* **How to complete this task**:
The answer must be an exact reproduction of the lines from the start of the records below through the line containing "Rendered at 1241 by 1754 pixels.", and nothing more.
Entries shown Block Start
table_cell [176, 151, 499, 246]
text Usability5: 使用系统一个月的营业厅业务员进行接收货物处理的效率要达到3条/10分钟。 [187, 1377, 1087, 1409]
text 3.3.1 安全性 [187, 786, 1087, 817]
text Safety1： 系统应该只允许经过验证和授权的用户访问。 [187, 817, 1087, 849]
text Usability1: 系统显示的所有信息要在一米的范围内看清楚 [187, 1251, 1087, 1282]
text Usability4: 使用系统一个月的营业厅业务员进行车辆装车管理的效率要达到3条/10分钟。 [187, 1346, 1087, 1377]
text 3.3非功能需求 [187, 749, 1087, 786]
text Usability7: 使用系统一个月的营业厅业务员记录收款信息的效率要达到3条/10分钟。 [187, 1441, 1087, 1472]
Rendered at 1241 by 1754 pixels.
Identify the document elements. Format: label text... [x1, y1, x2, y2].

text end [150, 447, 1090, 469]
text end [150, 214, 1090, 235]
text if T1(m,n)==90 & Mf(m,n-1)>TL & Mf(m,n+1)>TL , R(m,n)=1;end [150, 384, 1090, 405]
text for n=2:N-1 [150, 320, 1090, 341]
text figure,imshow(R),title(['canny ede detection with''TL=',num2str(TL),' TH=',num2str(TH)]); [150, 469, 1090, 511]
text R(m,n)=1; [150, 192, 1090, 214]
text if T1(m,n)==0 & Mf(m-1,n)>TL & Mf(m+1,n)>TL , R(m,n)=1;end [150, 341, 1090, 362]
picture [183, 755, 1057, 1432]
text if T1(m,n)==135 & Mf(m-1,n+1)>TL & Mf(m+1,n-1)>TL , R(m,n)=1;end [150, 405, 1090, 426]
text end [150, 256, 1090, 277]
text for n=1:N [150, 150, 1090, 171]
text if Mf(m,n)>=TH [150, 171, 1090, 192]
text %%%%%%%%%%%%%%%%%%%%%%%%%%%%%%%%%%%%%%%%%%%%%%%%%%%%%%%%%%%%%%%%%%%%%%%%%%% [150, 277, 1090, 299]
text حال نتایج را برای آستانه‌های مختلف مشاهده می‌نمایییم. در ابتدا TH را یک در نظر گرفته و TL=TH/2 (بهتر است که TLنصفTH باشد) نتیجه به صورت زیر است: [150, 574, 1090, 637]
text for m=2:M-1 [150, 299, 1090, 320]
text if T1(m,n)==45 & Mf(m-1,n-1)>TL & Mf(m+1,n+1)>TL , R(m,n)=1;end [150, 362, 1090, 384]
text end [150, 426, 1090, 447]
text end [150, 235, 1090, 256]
Entries shown Block End
* **Result for this task**:
table_cell [176, 151, 499, 246]
text Usability5: 使用系统一个月的营业厅业务员进行接收货物处理的效率要达到3条/10分钟。 [187, 1377, 1087, 1409]
text 3.3.1 安全性 [187, 786, 1087, 817]
text Safety1： 系统应该只允许经过验证和授权的用户访问。 [187, 817, 1087, 849]
text Usability1: 系统显示的所有信息要在一米的范围内看清楚 [187, 1251, 1087, 1282]
text Usability4: 使用系统一个月的营业厅业务员进行车辆装车管理的效率要达到3条/10分钟。 [187, 1346, 1087, 1377]
text 3.3非功能需求 [187, 749, 1087, 786]
text Usability7: 使用系统一个月的营业厅业务员记录收款信息的效率要达到3条/10分钟。 [187, 1441, 1087, 1472]
Rendered at 1241 by 1754 pixels.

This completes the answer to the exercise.